I have read with great attention the words of many comrades, people I love and respect greatly, who have simplified the situation of the crisis of the left in Bolivia. I know that these criticisms come from honest people, born of genuine concerns and solidarity with the Bolivian people.
However, a series of common points emerge that deserve an explanation given the unique characteristics of Bolivia, its social organizations, and its left.
It was not egos, a lack of generosity, or pettiness that marked the rupture between social organizations and the government of Luis Arce. This reductive explanation reveals a lack of understanding of the significance of the Political Instrument (MAS-IPSP) of the social organizations that came to seize political power in Bolivia in December 2005.
This instrument is the sum of the largest Indigenous and peasant organizations in the country—a country that, it goes without saying, is predominantly Indigenous.
These organizations are structured into union locals, union sub-centrals, provincial centrals, departmental federations, and national confederations. It is these structures that debate and decide the course of the instrument. These are not personal decisions or whims; they are organizational decisions arising from across Bolivian territory.
These organizations were systematically attacked by the government of Luis Arce, who even stripped them of their party affiliation through judicial manipulation.
Thus, the break with Arce, among many other reasons, stems from his decision to ban the entire movement organized around MAS-IPSP, from his catastrophic economic management, and the serious allegations of corruption against his administration.
Furthermore, these organizations determined that their candidate should be Evo Morales. The mobilizations and protests against the ban were met with repression, an attempt on Evo’s life, and the violent takeover of several union headquarters. As of this writing, dozens of indigenous leaders are still in prison or in hiding.
Although Luis Arce’s government used the full repertoire of Lenin Moreno when he banned Rafael Correa, Evo Morales and the social organizations of MAS-IPSP proposed several alternatives to prevent the implosion of the left.
First, they proposed holding closed internal primaries with the participation of the instrument’s membership, which exceeded one million registered members.
Then, after this rejection, they proposed holding open primaries, Argentine-style. This proposal was also rejected.
Finally, Evo Morales proposed conducting Mexican-style polls to designate the candidate, with the commitment to fully support whoever won. That proposal was also rejected because the intention, always, was the political annulment of Evo Morales and, therefore, of the organizational decisions supporting his candidacy. Andrónico Rodríguez also did not want primaries to be held.
Rodriguez was the young politician who could best represent the interests of the Bolivian popular bloc. An Indigenous person, a union leader, a political scientist, and president of the Senate, he was seen by all as the natural heir to Evo Morales’ political legacy.
However, he committed a serious political crime by launching his candidacy behind the backs of the social organizations that make up MAS-IPSP. It was through a press conference that the Indigenous and peasant leaders learned that Rodriguez had made the individual decision to launch his candidacy, without it having been the result of a decision by the structures of those organizations.

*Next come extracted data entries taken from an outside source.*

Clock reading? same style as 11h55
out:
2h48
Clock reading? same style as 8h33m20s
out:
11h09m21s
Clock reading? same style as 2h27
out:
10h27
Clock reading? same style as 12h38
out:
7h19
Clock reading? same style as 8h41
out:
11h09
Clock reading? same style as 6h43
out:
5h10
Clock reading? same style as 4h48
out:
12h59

Rodriguez’s personal appointment to the candidacy dealt one of the harshest blows to MAS-IPSP, because it usurped the power to confer representation, legitimized the ban against the popular movement, and broke with the logic of collective decision-making. Rodríguez was expelled from his union and his peasant federation. His extremely low percentage in the elections is proof that his candidacy lacked popular support. To make matters worse, his candidate lists included clearly right-wing people.

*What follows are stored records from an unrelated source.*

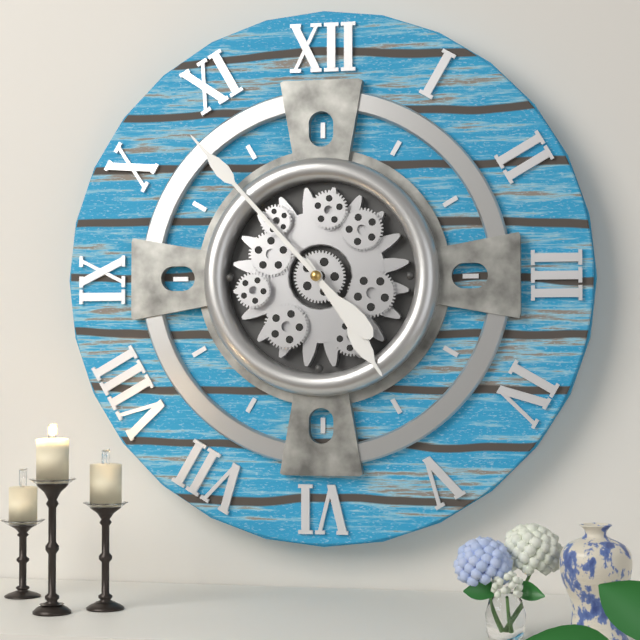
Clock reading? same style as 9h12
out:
4h53
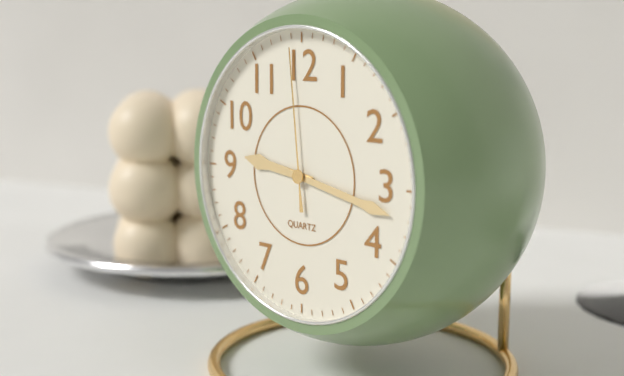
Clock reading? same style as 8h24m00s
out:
9h17m59s
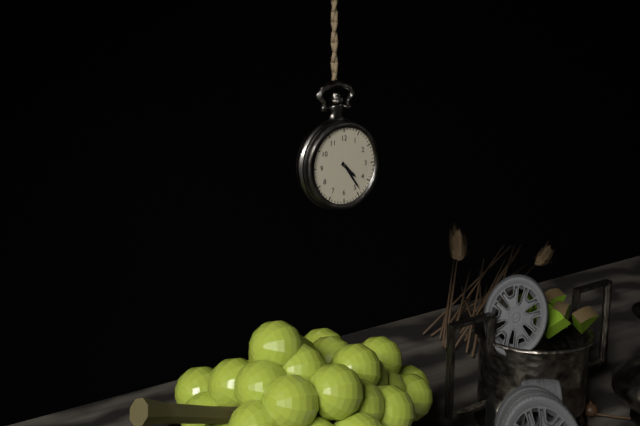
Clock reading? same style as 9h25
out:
4h24
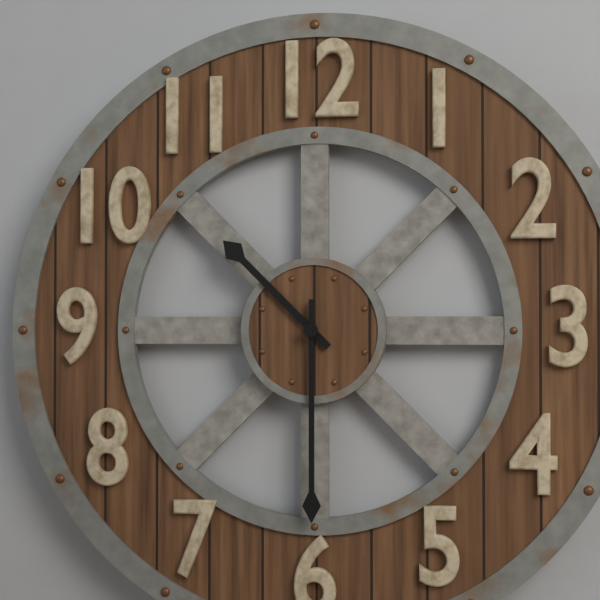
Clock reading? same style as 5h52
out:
10h30
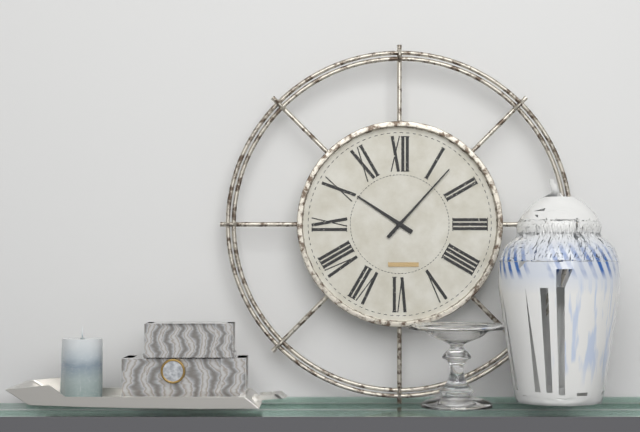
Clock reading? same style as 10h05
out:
10h07
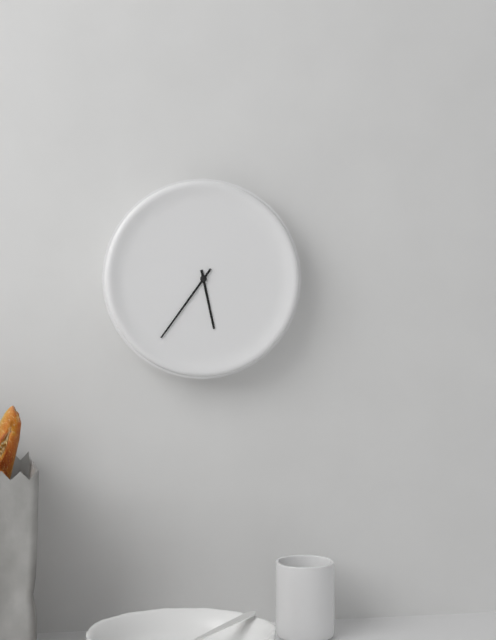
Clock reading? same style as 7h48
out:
5h36
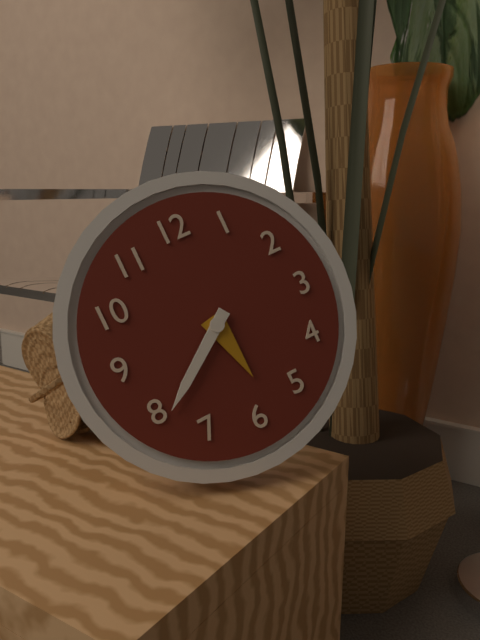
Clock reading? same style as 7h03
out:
5h39
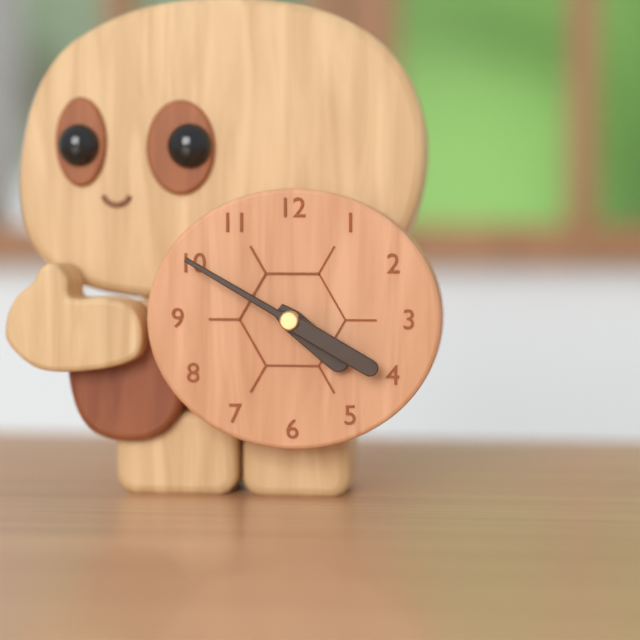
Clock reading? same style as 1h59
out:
4h20
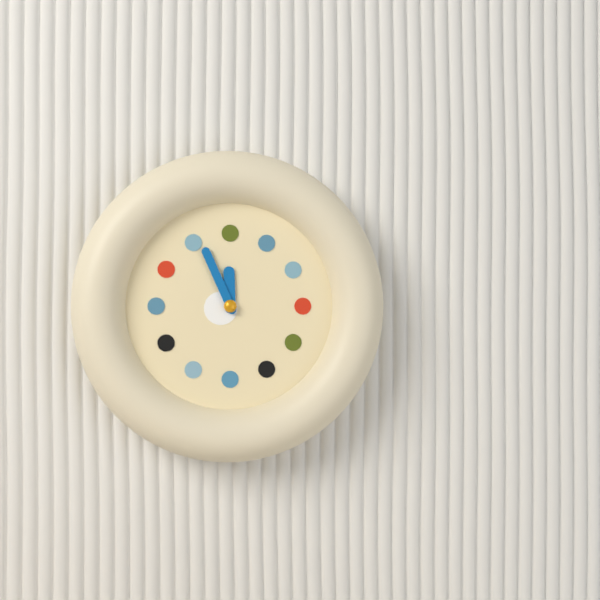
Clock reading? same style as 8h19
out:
11h56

The decision to campaign for the null vote was not an individual or capricious decision by Evo Morales. It was a collective decision that took time to come to, and was based on the logic that these elections were illegitimate because they were carried out by banning the country’s largest political movement. Despite the brevity of the campaign, the null vote reached nearly 20 percent of the vote, when the average for all previous elections was close to 3.5 percent. It was a protest vote, a disciplined vote, a vote that demonstrates that social organizations continue to be the soul and essence of the Bolivian left.
The election results demonstrate that the Bolivian left is based in the Indigenous and peasant social organizations, that the undisputed leader continues to be Evo Morales, and that therein lies the true opposition to the right-wing parties that will assume political power in November.
Just as after the 2019 coup d’état, when these organizations and their leadership managed to restore democracy, so the popular and revolutionary movement in Bolivia must follow the Indigenous and peasant organizations as they chart a new course following the series of blows that this time came from the Arce government and from Rodriguez.
A call to the Latin American left: there can be no equivalence between those who betray and those betrayed, between those who try to destroy our political organizations and those who defend them, between those who outlaw and those who are outlawed, between those who try to murder our comrades and those who are the victims, between those who imprison Indigenous leaders and those who are imprisoned. Our equivocation in the face of injustice is a weapon of our enemies.
As José Martí famously said: “Men cannot be more perfect than the sun. The sun burns with the same light with which it shines. The sun has spots. The grateful see the light. The ungrateful see the spots.”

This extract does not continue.